The present Babu system of governance enforces a very, very old rule. This rule emanates from the time when the Babu was nicely paid, and actually performed services commensurate with her pay. In largesse that only the socialists possess, the government decreed that everybody should be paid "equally".

And "equally" meant that across the public sector spectrum, salaries were broadly linked to educational levels, and narrowly linked to the pay scales prevailing at the Centre. While this had some logic for jobs not requiring higher education, it made no sense to link jobs of professionals (those with high levels of education) to salaries of senior government officials.

For example, what sense did it make in 1970 for the salary of a senior official at the State Bank of India to be linked, and made equal, to that of an official working on food procurement? I am not saying whose salary should be higher, only that there isn't any logic in linking them.

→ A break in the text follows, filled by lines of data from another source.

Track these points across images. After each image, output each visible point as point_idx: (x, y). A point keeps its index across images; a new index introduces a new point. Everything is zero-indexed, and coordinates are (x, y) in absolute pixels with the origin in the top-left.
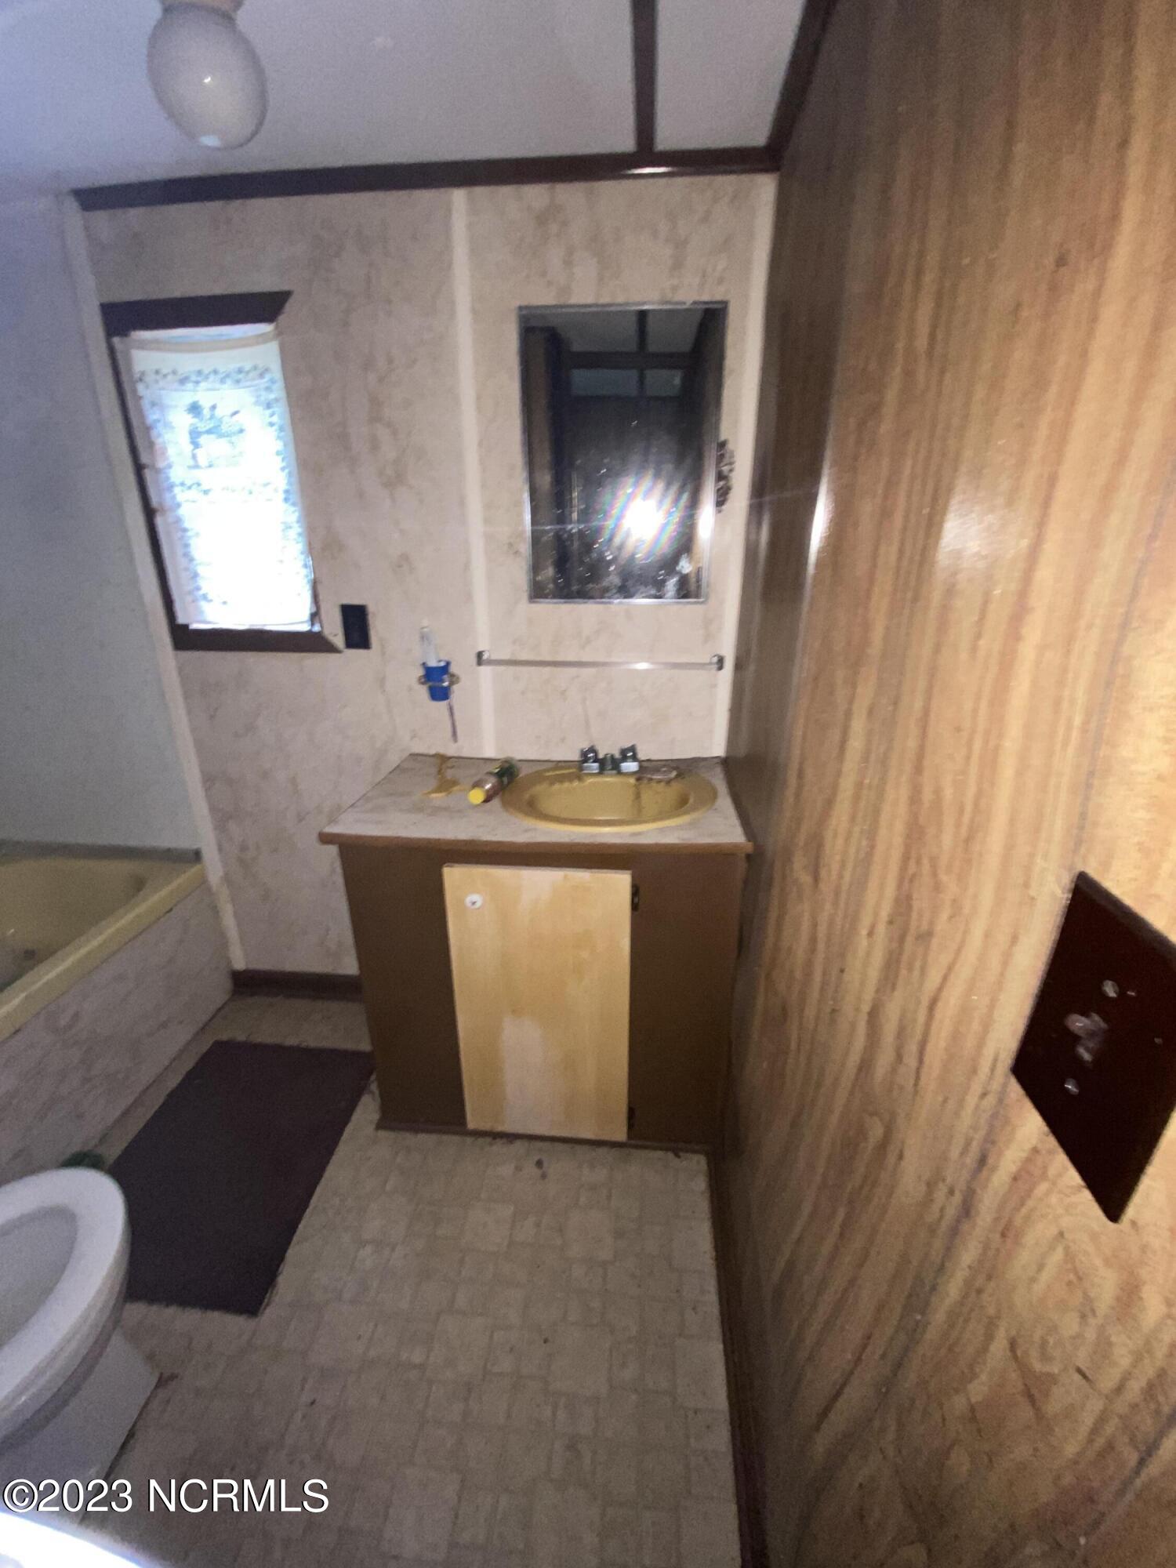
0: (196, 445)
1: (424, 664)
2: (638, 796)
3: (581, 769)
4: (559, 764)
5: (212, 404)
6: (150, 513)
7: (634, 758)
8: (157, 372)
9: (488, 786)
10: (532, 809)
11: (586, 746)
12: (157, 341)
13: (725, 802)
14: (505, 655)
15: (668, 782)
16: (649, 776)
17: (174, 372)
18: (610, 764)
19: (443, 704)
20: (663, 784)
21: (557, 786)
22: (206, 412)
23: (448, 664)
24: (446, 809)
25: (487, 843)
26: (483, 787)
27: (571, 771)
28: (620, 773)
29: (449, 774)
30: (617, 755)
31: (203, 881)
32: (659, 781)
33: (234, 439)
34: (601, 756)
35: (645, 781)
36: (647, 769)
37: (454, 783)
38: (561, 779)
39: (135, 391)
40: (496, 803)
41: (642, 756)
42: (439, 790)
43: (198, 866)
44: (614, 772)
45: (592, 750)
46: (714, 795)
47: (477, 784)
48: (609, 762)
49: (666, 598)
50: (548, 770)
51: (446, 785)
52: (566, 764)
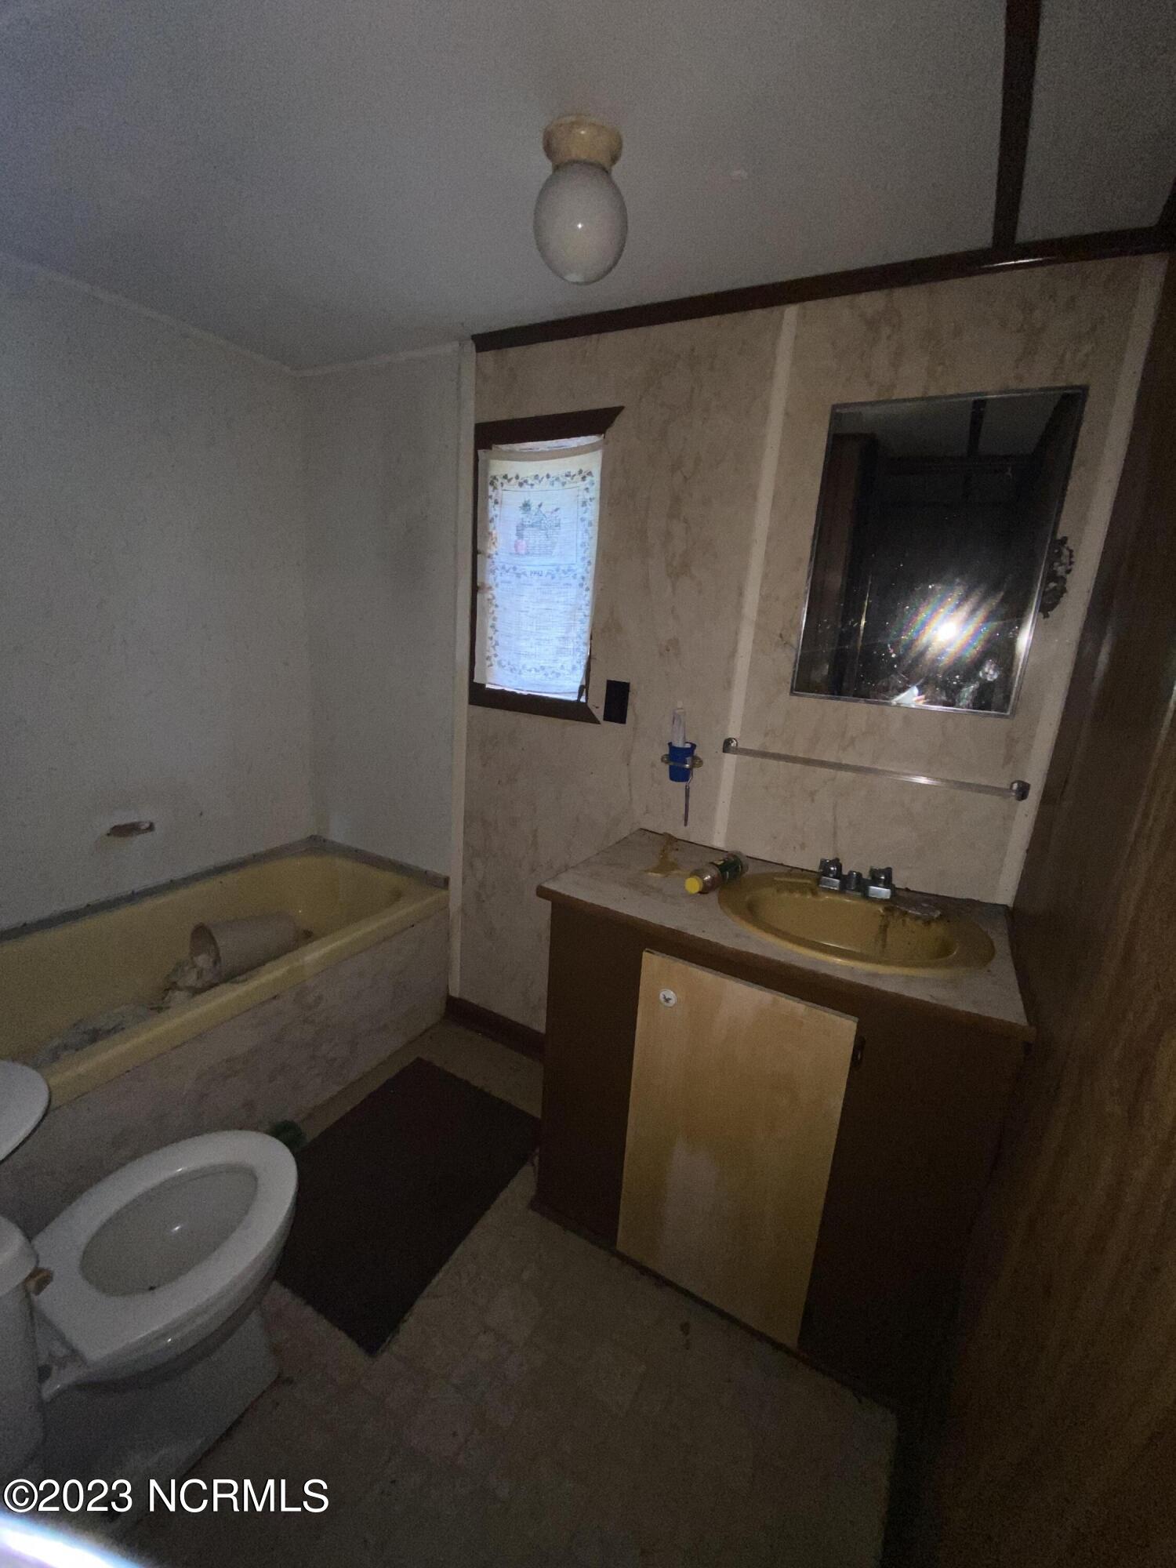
0: (520, 535)
1: (670, 744)
2: (884, 929)
3: (818, 881)
4: (792, 871)
5: (539, 503)
6: (475, 589)
7: (888, 883)
8: (505, 477)
9: (708, 878)
10: (751, 913)
11: (829, 857)
12: (511, 451)
13: (1004, 967)
14: (754, 745)
15: (928, 922)
16: (903, 908)
17: (517, 477)
18: (855, 884)
19: (683, 784)
20: (920, 922)
21: (785, 895)
22: (534, 508)
23: (694, 746)
24: (659, 891)
25: (693, 939)
26: (702, 877)
27: (805, 881)
28: (866, 896)
29: (673, 856)
30: (866, 875)
31: (444, 907)
32: (917, 918)
33: (550, 531)
34: (845, 872)
35: (897, 914)
36: (902, 900)
37: (674, 866)
38: (792, 888)
39: (486, 491)
40: (713, 896)
41: (897, 883)
42: (656, 870)
43: (444, 893)
44: (859, 894)
45: (836, 862)
46: (991, 954)
47: (697, 873)
48: (853, 882)
49: (959, 707)
50: (780, 875)
51: (665, 866)
52: (803, 872)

What sense is there in linking an IIT professor's salary to that of a joint secretary in the ministry of education? Or the compensation of the chairman of ONGC to the salary of our ambassador to the US? Now if it did not make any sense in 1970 to link these salaries, it makes doubly less sense today.

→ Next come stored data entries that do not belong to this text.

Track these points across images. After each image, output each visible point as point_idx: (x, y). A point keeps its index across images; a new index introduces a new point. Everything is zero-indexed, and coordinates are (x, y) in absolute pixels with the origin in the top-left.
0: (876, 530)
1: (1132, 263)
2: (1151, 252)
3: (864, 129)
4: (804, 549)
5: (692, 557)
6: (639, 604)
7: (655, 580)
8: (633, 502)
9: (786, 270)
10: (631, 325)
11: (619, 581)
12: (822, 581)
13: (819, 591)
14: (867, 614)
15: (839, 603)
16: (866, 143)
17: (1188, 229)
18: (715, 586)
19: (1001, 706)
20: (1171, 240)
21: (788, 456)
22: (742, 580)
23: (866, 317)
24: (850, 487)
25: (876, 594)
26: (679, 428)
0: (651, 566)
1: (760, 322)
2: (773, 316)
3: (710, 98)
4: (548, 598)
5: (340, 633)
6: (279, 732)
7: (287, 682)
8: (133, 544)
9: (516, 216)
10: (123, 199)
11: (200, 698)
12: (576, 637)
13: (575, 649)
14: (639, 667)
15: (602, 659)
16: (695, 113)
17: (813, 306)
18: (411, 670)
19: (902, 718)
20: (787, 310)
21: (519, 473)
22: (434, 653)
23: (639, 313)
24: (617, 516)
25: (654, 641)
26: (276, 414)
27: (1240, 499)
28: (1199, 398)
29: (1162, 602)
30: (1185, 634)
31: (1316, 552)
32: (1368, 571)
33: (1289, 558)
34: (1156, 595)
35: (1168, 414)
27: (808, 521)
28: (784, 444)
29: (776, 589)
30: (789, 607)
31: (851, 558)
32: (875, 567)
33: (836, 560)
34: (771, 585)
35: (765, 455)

In the olden days, India was a closed economy, and government officials were involved in determining the lives of its citizens. The situation was such that even to take a leak in the street, one had to ask for permission.

In this sense, the "productivity" of the Dilli ka babu was very high, and consequently, mild-mannered scientists undertaking space research were given gifts if their salary levels matched those prevailing in Delhi.

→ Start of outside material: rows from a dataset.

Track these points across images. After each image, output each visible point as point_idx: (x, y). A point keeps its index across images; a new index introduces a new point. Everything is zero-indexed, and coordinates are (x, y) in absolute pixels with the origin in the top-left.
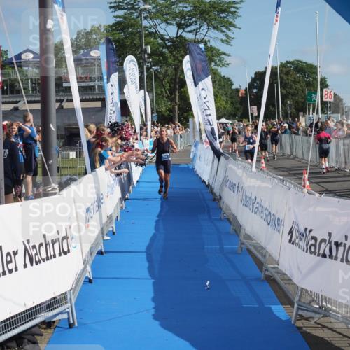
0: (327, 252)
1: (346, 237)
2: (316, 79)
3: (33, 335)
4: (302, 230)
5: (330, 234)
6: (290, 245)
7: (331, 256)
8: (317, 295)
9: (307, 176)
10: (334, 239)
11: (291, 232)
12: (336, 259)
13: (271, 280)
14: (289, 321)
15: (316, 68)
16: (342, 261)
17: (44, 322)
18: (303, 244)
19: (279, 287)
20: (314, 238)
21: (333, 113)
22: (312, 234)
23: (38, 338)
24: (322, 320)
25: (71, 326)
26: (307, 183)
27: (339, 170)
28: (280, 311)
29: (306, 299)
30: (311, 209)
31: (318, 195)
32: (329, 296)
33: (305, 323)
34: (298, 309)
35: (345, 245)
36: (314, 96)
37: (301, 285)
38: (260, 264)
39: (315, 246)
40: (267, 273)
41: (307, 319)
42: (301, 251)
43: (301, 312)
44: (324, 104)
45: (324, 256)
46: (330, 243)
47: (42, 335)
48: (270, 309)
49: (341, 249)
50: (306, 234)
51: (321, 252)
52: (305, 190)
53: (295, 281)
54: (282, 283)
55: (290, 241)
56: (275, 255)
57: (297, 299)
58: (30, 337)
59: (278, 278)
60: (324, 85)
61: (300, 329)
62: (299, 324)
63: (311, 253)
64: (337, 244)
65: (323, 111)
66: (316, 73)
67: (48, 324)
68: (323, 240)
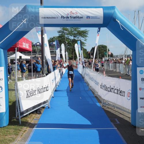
0: (110, 90)
1: (114, 87)
2: (107, 49)
3: (40, 110)
4: (104, 85)
5: (110, 86)
6: (101, 89)
7: (110, 91)
8: (107, 101)
9: (104, 72)
10: (111, 87)
11: (101, 86)
12: (112, 92)
13: (96, 97)
14: (101, 107)
15: (107, 46)
16: (113, 92)
17: (42, 107)
18: (104, 88)
19: (98, 99)
20: (106, 87)
21: (111, 57)
22: (106, 86)
23: (41, 111)
24: (109, 107)
25: (49, 108)
26: (105, 74)
27: (112, 71)
28: (98, 104)
29: (105, 101)
30: (106, 80)
31: (107, 77)
32: (110, 101)
33: (105, 107)
34: (103, 104)
35: (114, 89)
36: (106, 53)
37: (103, 98)
38: (94, 93)
39: (107, 89)
40: (95, 95)
41: (105, 106)
42: (103, 90)
43: (103, 105)
44: (108, 55)
45: (109, 91)
46: (110, 88)
47: (42, 110)
48: (96, 104)
49: (113, 90)
50: (104, 86)
51: (108, 90)
52: (104, 76)
53: (102, 97)
54: (99, 98)
55: (101, 88)
56: (97, 91)
57: (102, 101)
58: (39, 111)
59: (98, 96)
60: (109, 51)
61: (103, 108)
62: (103, 107)
63: (106, 90)
64: (112, 89)
65: (108, 57)
66: (107, 48)
67: (43, 107)
68: (109, 88)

Today, the competition for talent is not from the babus, or even from the IAS. Indeed, if the Right to Information Act finally is given some teeth (unlikely), one can determine if the capability and ability/standards of the average IAS/IFS official have fallen.

We can even determine (since the government does have this information) whether the capability level of the best and brightest new entrants into the IAS/IFS have fallen relative to their peak levels of about 1960.

So I have a win-win solution for GoI employees, and those in the public sector. First, the government qua government (i.e. administrations at the Centre and states, including members of Parliament at the central and state levels) are accorded superior status and defined as a law unto themselves - as is their due.

The Pay Commission should determine their salaries, and, if need be, increase them by double the amount they were planning to. As a quid pro quo, the government removes all links with its own salary levels.

So a professor of history, or of electrical engineering, or a cleaning official at the Indira Gandhi Institute of Development Research, or a trader at the SBI, or the governor of the RBI, or the chairman of the UTI - all will have their salaries determined by the market, as is the case of 400 million workers in India, and at least 3 billion people in the world.

Doing this will only enhance the competence and profitability of the public sector, and the government need never sell its jewels. But it is important to arrest the steep decline in the morale and quality of our (public) institutions.

Delhi University is not half as prestigious today as in the mid-sixties. Why? Because the university cannot recruit, and reward, the bright, let alone attract the brightest. So professor quality goes down, the students learn less, less bright teachers are recruited in the next round, and the government-induced murder of an institution reaches a successful end.

If the government does not want to privatise any public sector corporations (as it does not), and if the government wants to improve the performance of various sectors under its control, e.g. education, and if it wants to make Indian industry more competitive, and if it wants its banks to be of world standards, then a necessary and, my bet would be, sufficient policy is to bring about this very limited labour reform: salaries of non-administrative officials of the government of India will henceforth be no longer set by the Dilli babu. Short, simple, and very sweet.

The Big Bang of reform will be engineered by very small, but thoughtful, bucks.